_WORK REQUIRED_. Pick out all lines with the word "mask" from the records that follow.

Stored items
•••
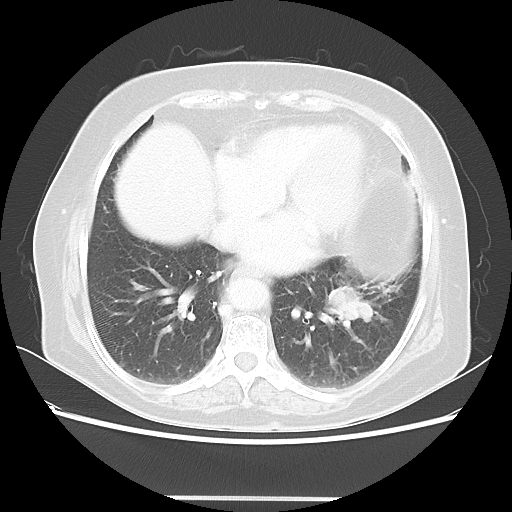
Chest CT, one axial slice. Slice 21 of 56 in the series (ordered by position). Lung window (W 1500 / L -600 HU). 5 mm slice thickness. 512 × 512 image matrix, field of view 360 × 360 mm. Female patient, age 73 years. Case-level facts recorded for this patient, not image findings: clinical TNM (as recorded): T1c N0 M0.
Annotated regions visible in this slice (rectangle marked by the reading radiologist):
- lung tumour (recorded histology: adenocarcinoma): box from (x=322, y=283) to (x=381, y=338) px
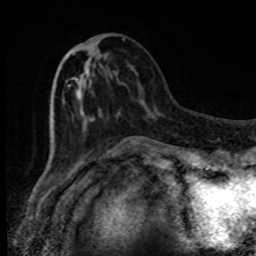
Breast MRI, one axial slice. Slice 32 of 80 in the series (ordered by position). Cropped to one breast. Dynamic contrast-enhanced series, time point 2 of 8 at this slice position (early post-contrast). 1.5 T. TE 4.2 ms, TR 7 ms. 2 mm slice thickness. 256 × 256 image matrix, field of view 150 × 150 mm. Female patient.
Outlined on this slice (semi-automatic segmentation, software-assisted and operator-edited):
- enhancing-tissue mask used for the functional tumour volume (all voxels passing the contrast-enhancement thresholds inside the analysis volume; usually the tumour): bounding box [x1, y1, x2, y2] px = [68, 38, 124, 130]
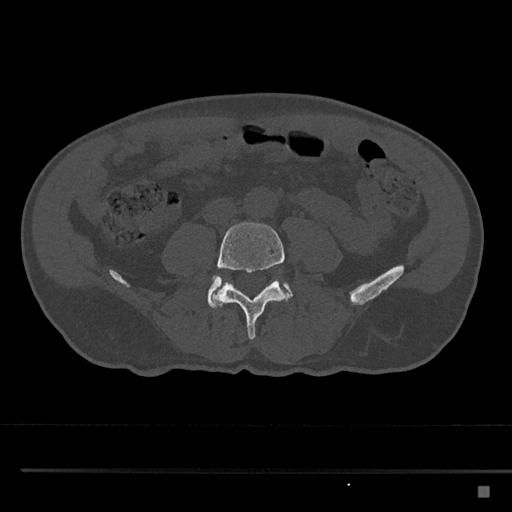
CT including the spine, one axial slice; position 628 of 797 along the scan axis; reconstruction kernel Br40s/3; bone window (W 1800 / L 400 HU); 0.5 mm slice thickness; 512 × 512 image matrix, field of view 391 × 391 mm. Patient: male, 59 years. From the clinical record (not read from this slice): primary cancer: prostate.
Annotated regions visible in this slice (semi-automatic segmentation, software-assisted and operator-edited):
- L4 vertebra: box from (x=212, y=222) to (x=290, y=340) px
- L5 vertebra: (x=207, y=275)–(x=294, y=309)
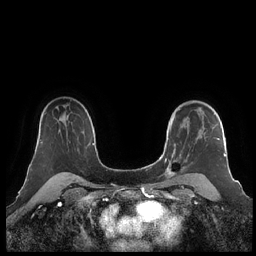
Breast MRI (dynamic contrast-enhanced), one axial slice. Slice 154 of 248 in the series (ordered by position). Dynamic contrast-enhanced series, time point 2 of 7 at this slice position (early post-contrast). 1.5 T. TE 1.9 ms, TR 4.1 ms. 0.8 mm slice thickness. 256 × 256 image matrix, field of view 340 × 340 mm. Female patient.
Structures marked on this image (semi-automatic segmentation, software-assisted and operator-edited):
- enhancing-tissue mask used for the functional tumour volume (all voxels passing the contrast-enhancement thresholds inside the analysis volume; usually the tumour): bounding box <160,101,226,181> (left, top, right, bottom; pixels)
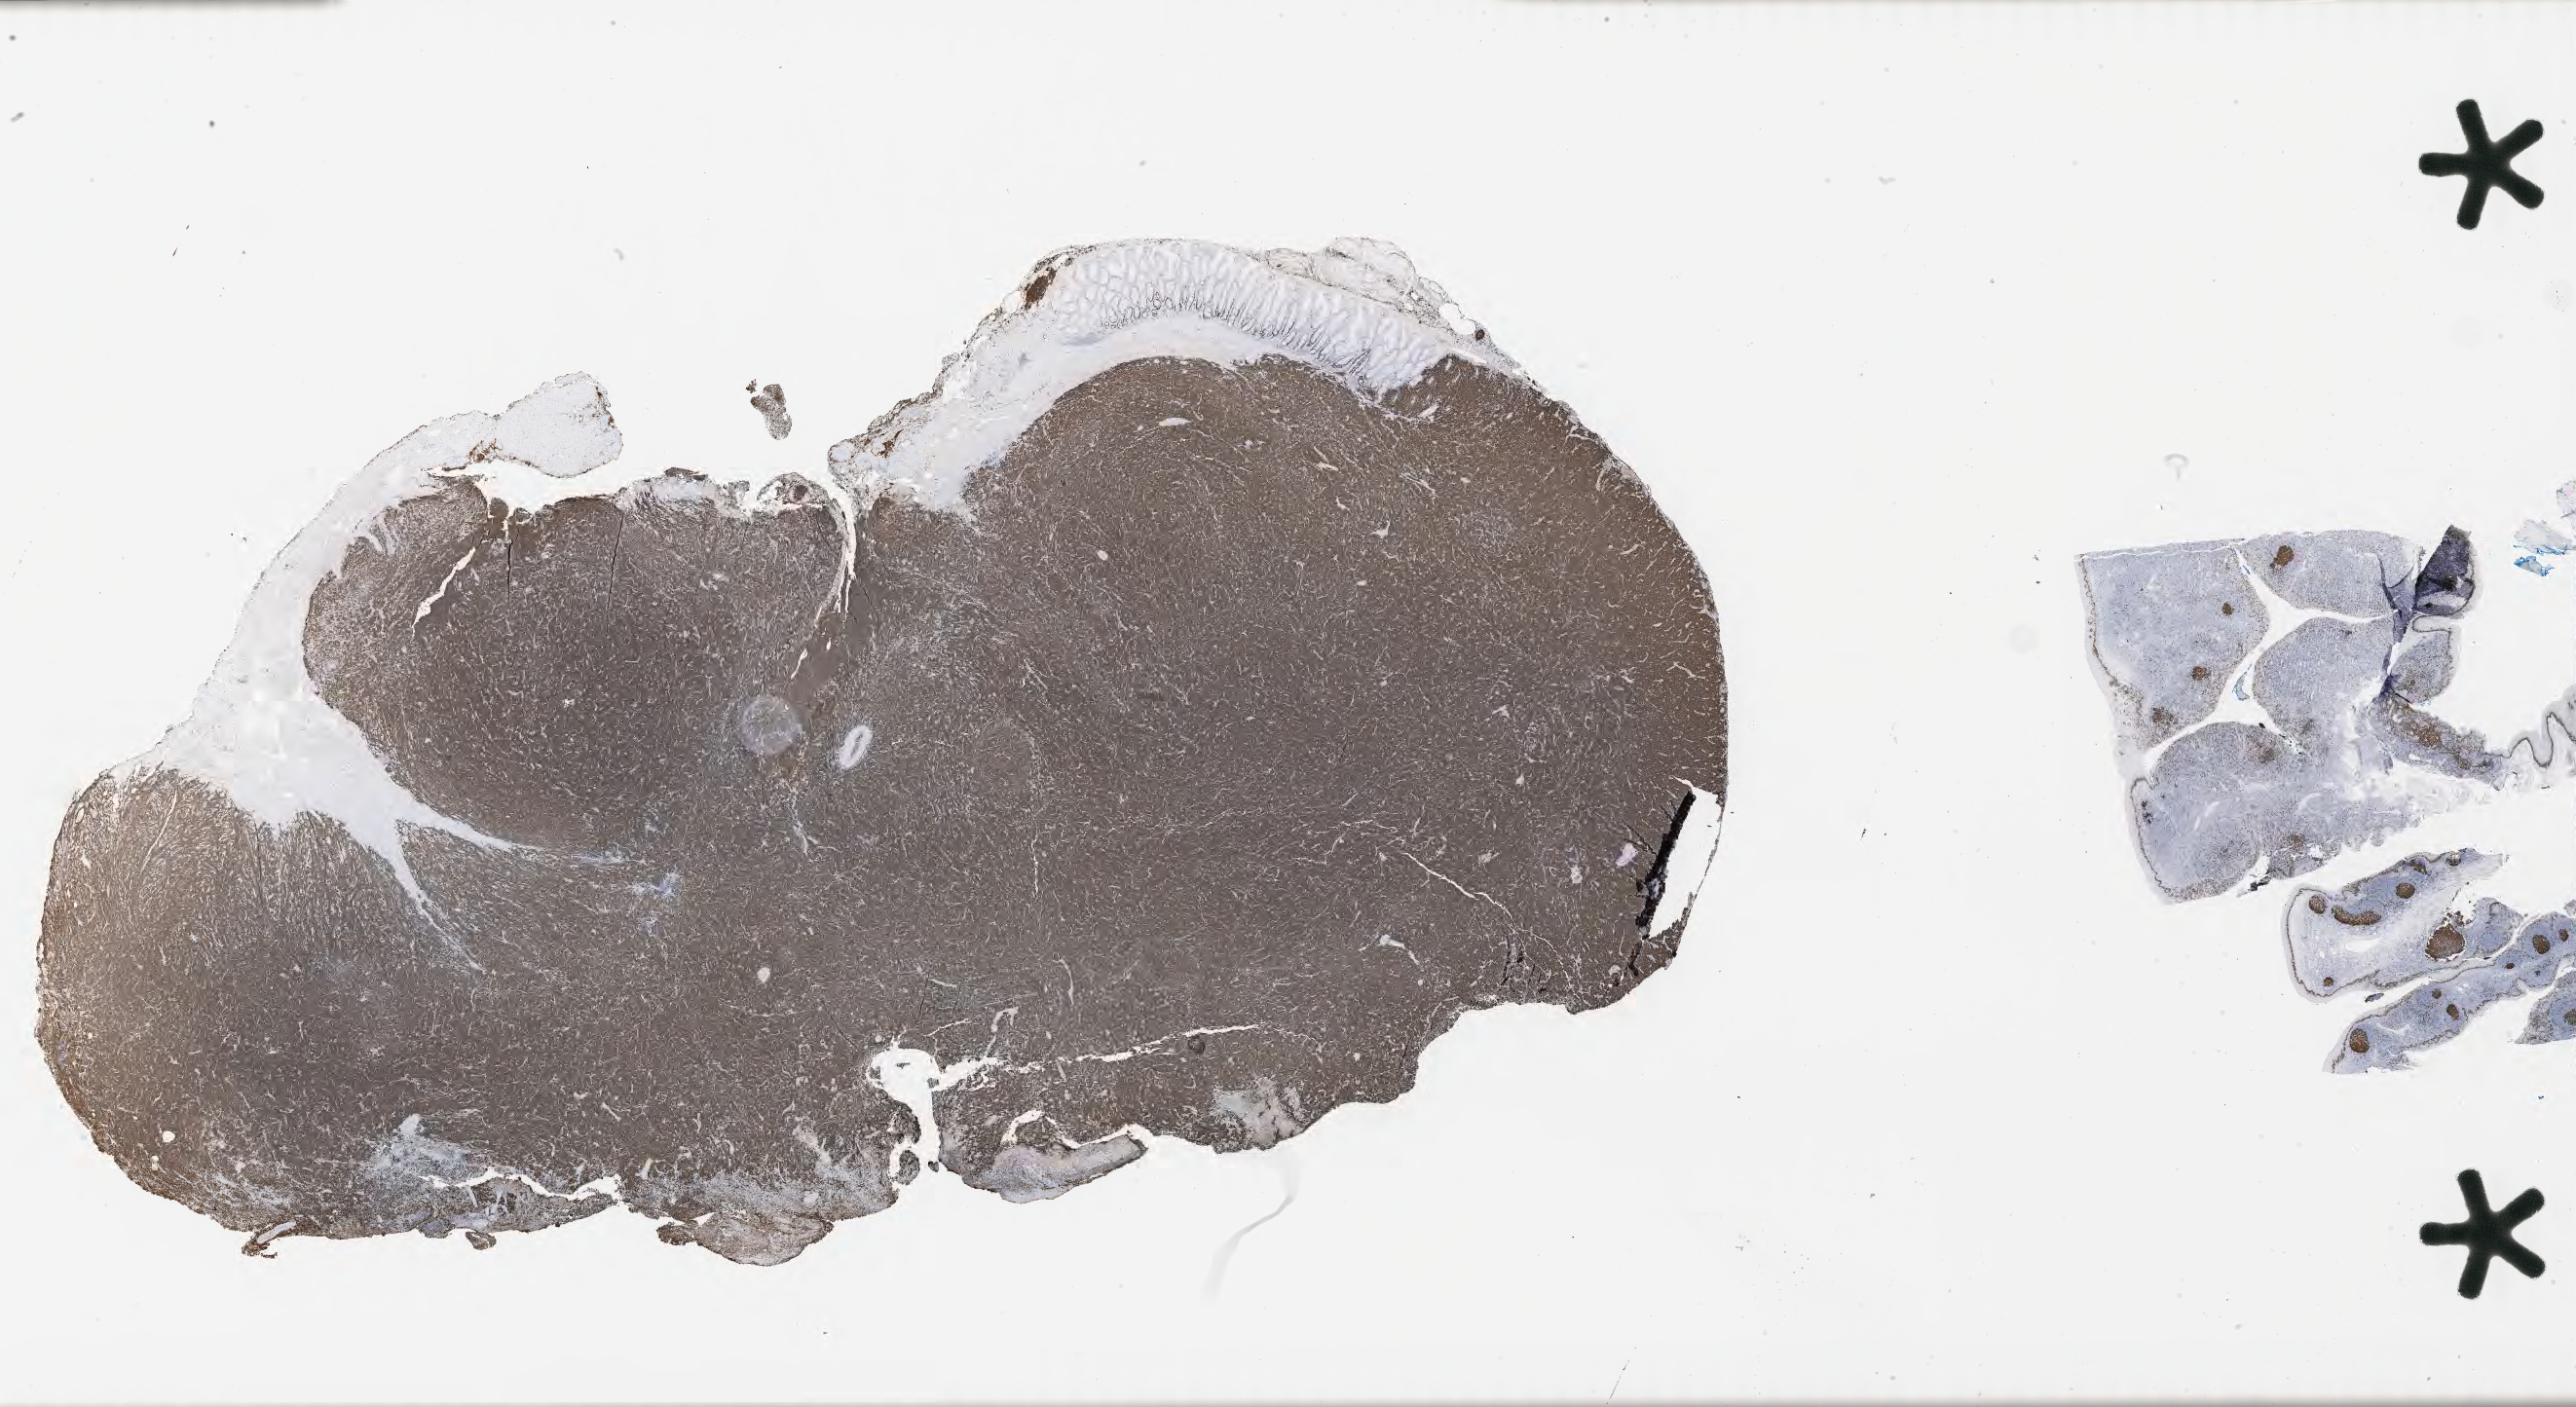
Immunohistochemistry (IHC) whole-slide image stained for Ki-67, shown as a low-resolution overview of the whole scanned area (about 42.8 x 23.4 mm). Specimen: tumor tissue. Patient female; age 29 years.
* histologic diagnosis: Burkitt lymphoma, NOS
•••
_OUTPUT BELOW_.
- enhancing-tissue mask used for the functional tumour volume (all voxels passing the contrast-enhancement thresholds inside the analysis volume; usually the tumour): bounding box [x1, y1, x2, y2] px = [68, 38, 124, 130]
- enhancing-tissue mask used for the functional tumour volume (all voxels passing the contrast-enhancement thresholds inside the analysis volume; usually the tumour): bounding box <160,101,226,181> (left, top, right, bottom; pixels)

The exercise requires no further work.